The planet will be fine again in 30 thousand years or so, after the current population of psychotic primates go extinct. It is ultimately a self-correcting problem regardless of what humans collectively choose to do. =3

They propose the equivalent of twelve containers carrying stone, out of ten thousand on the ship - 0,1% extra weight.

I don't understand how people can propose these ridiculous schemes with a straight face. I suspect it is because "climate change" is a good source of grant money right now, so you have to get creative to come up with a new approach.

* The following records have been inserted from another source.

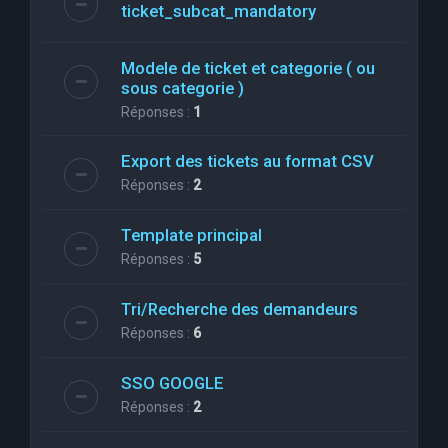
ticket_subcat_mandatory
Modele de ticket et categorie ( ou
sous categorie )
Réponses :
1
Export des tickets au format CSV
Réponses :
2
Template principal
Réponses :
5
Tri/Recherche des demandeurs
Réponses :
6
SSO GOOGLE
Réponses :
2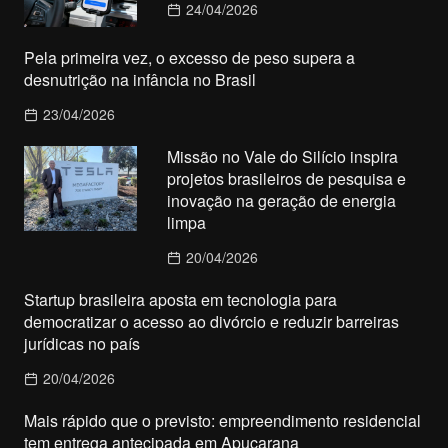
24/04/2026
Pela primeira vez, o excesso de peso supera a
desnutrição na infância no Brasil
23/04/2026
Missão no Vale do Silício inspira
projetos brasileiros de pesquisa e
inovação na geração de energia
limpa
20/04/2026
Startup brasileira aposta em tecnologia para
democratizar o acesso ao divórcio e reduzir barreiras
jurídicas no país
20/04/2026
Mais rápido que o previsto: empreendimento residencial
tem entrega antecipada em Apucarana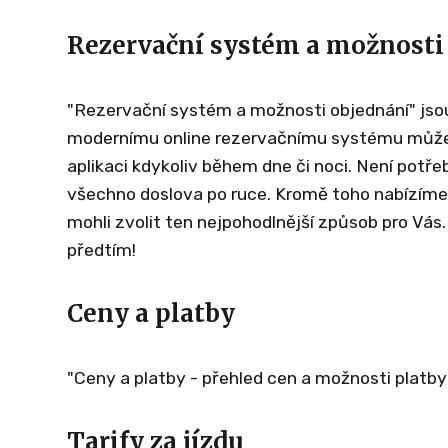
Rezervační systém a možnosti
"Rezervační systém a možnosti objednání" jsou
modernímu online rezervačnímu systému můžete
aplikaci kdykoliv během dne či noci. Není potře
všechno doslova po ruce. Kromě toho nabízíme 
mohli zvolit ten nejpohodlnější způsob pro Vás.
předtím!
Ceny a platby
"Ceny a platby - přehled cen a možnosti platby 
Tarify za jízdu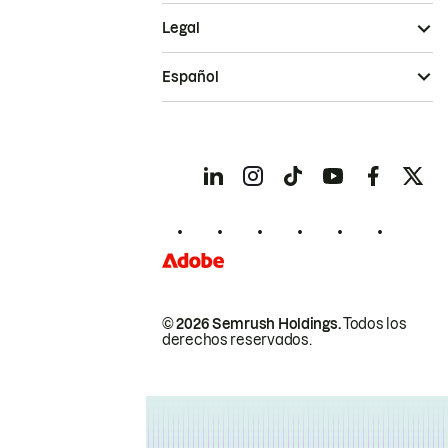
Legal
Español
© 2026 Semrush Holdings.
Todos los
derechos reservados.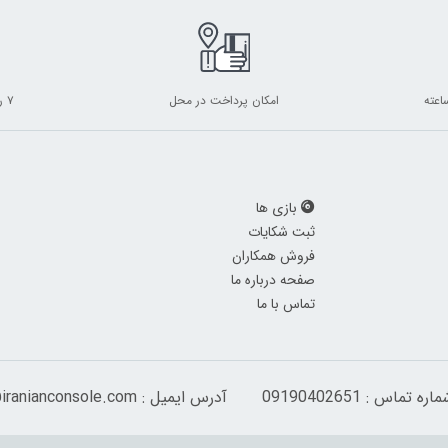
امکان پرداخت در محل
۷ روز ضمانت بازگشت
بازی ها
ثبت شکایات
فروش همکاران
صفحه درباره ما
تماس با ما
اره تماس : 09190402651
آدرس ایمیل : info@iranianconsole.com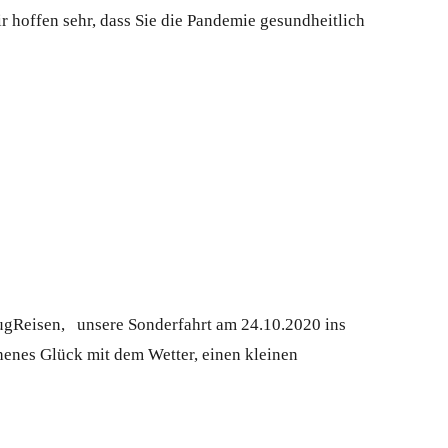
r hoffen sehr, dass Sie die Pandemie gesundheitlich
gReisen, unsere Sonderfahrt am 24.10.2020 ins
henes Glück mit dem Wetter, einen kleinen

That's a lot of power, you'd need a lot of solar/wind.

"Then just use batt..."

Yeah and then you have grid loss, more carbon emissions and a bunch of other issues.

Atmospheric CO2 cannot be converted back into hydrocarbons without expending more energy than the fuel originally released in combustion. Atmospheric CO2 can be converted into stable minerals that no longer drive global warming, at an energy cost less than the fuel released when it first burned.

See this chapter from the IPCC Special Report on Carbon Dioxide Capture and Storage:

https://www.ipcc.ch/site/assets/uploads/2018/03/srccs_chapte...

In particular, section 7.2.2, "Chemistry of mineral carbonation." The carbonation of magnesium and calcium silicates is thermodynamically spontaneous but kinetically hindered. The kinetic hindrance is why an additional energy input is needed to draw down atmospheric CO2 in less than geological time: the mineral's accessible surface area must increase dramatically for fast silicate weathering. The thermodynamic spontaneity is why the additional energy input can be small compared to the original energy embodied in the fuels that generated the CO2.

Dirk Pässler (carbon-drawdown.de) did some back-of-the-napkin calculations for their experiments (enhanced weathering of basalt dust on cropland):

> In the end we calculated the actual emissions to be 44,6 tons CO₂, due to the fact that we drove more truck kilometers than we had planned. This is less than 10% of 1217 t basalt’s CDR potential of 509 t CO₂. In summary: The mining and transport emissions are one order of magnitude smaller than the CDR effect, even with 300-500 km transport distances. This will only get better in the future with more green energy, electric trucks and optimized logistics.

https://www.carbon-drawdown.de/blog/2022-12-14-how-cdr-with-...

Simple solution to all those. Have sustainably powered collection craft that slowly follow a set path, and have them release the limestone into the sea to build up artificial reefs. The reef and the resulting ecosystem can help improve fish stocks in the ocean and encourage diversity.

This feels like the difference between science and engineering. Although to be fair to you, this paper really feels like somewhere on that spectrum and not fully on the side of science. It's similar to how every battery advancement doesn't always make it to manufacturing.

To address the things that you thought of off the top of your head: * Anything done on land will be less carbon intensive as we transition to renewables. * Trains are incredibly efficient at transport, and depending on the quarry might already be established. * Boats are so good at shipping heavy weights because of those hydrodynamics, so as long as some reduced returns are okay (reduced cargo space), there's plenty of space on those cargo ships. The real limiter is stability of steering in canals and depth of ports/canals.

All that and who will pay for it? Politicians? They use taxpayers money. Companies? They will pass on the bill to the customers. So in the end same group will experience higher prices. I can't wait for all the poor becoming poorer.